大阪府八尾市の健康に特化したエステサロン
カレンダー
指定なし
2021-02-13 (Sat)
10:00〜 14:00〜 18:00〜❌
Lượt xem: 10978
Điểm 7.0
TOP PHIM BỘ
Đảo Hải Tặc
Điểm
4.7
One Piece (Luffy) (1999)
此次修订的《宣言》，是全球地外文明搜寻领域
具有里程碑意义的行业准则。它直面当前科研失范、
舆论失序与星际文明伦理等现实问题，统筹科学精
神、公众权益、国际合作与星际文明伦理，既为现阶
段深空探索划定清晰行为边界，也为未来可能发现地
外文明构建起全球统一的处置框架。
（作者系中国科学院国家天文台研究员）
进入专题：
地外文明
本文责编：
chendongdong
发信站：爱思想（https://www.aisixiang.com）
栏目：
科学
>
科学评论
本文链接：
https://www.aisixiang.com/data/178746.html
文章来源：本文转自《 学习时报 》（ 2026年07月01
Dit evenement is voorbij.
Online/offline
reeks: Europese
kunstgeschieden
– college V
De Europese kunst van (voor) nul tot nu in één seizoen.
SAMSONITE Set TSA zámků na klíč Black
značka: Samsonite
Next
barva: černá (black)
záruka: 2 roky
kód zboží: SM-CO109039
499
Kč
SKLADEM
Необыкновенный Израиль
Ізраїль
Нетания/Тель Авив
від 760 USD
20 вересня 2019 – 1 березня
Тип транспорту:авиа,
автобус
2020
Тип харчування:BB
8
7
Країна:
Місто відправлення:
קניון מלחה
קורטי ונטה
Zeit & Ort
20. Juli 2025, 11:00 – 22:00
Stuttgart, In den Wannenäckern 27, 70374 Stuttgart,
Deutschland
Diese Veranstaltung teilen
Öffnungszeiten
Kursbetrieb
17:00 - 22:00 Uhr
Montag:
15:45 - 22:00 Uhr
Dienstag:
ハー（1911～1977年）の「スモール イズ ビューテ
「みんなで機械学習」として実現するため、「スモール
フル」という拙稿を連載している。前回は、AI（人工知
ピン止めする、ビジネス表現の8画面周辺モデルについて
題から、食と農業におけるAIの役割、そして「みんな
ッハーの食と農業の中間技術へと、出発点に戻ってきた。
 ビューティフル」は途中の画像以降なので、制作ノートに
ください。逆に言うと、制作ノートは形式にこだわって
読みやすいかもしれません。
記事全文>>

++++++++++

Reproduce all of the data above line for line, keeping every character unchanged.

大阪府八尾市の健康に特化したエステサロン
カレンダー
指定なし
2021-02-13 (Sat)
10:00〜 14:00〜 18:00〜❌
Lượt xem: 10978
Điểm 7.0
TOP PHIM BỘ
Đảo Hải Tặc
Điểm
4.7
One Piece (Luffy) (1999)
此次修订的《宣言》，是全球地外文明搜寻领域
具有里程碑意义的行业准则。它直面当前科研失范、
舆论失序与星际文明伦理等现实问题，统筹科学精
神、公众权益、国际合作与星际文明伦理，既为现阶
段深空探索划定清晰行为边界，也为未来可能发现地
外文明构建起全球统一的处置框架。
（作者系中国科学院国家天文台研究员）
进入专题：
地外文明
本文责编：
chendongdong
发信站：爱思想（https://www.aisixiang.com）
栏目：
科学
>
科学评论
本文链接：
https://www.aisixiang.com/data/178746.html
文章来源：本文转自《 学习时报 》（ 2026年07月01
Dit evenement is voorbij.
Online/offline
reeks: Europese
kunstgeschieden
– college V
De Europese kunst van (voor) nul tot nu in één seizoen.
SAMSONITE Set TSA zámků na klíč Black
značka: Samsonite
Next
barva: černá (black)
záruka: 2 roky
kód zboží: SM-CO109039
499
Kč
SKLADEM
Необыкновенный Израиль
Ізраїль
Нетания/Тель Авив
від 760 USD
20 вересня 2019 – 1 березня
Тип транспорту:авиа,
автобус
2020
Тип харчування:BB
8
7
Країна:
Місто відправлення:
קניון מלחה
קורטי ונטה
Zeit & Ort
20. Juli 2025, 11:00 – 22:00
Stuttgart, In den Wannenäckern 27, 70374 Stuttgart,
Deutschland
Diese Veranstaltung teilen
Öffnungszeiten
Kursbetrieb
17:00 - 22:00 Uhr
Montag:
15:45 - 22:00 Uhr
Dienstag:
ハー（1911～1977年）の「スモール イズ ビューテ
「みんなで機械学習」として実現するため、「スモール
フル」という拙稿を連載している。前回は、AI（人工知
ピン止めする、ビジネス表現の8画面周辺モデルについて
題から、食と農業におけるAIの役割、そして「みんな
ッハーの食と農業の中間技術へと、出発点に戻ってきた。
 ビューティフル」は途中の画像以降なので、制作ノートに
ください。逆に言うと、制作ノートは形式にこだわって
読みやすいかもしれません。
記事全文>>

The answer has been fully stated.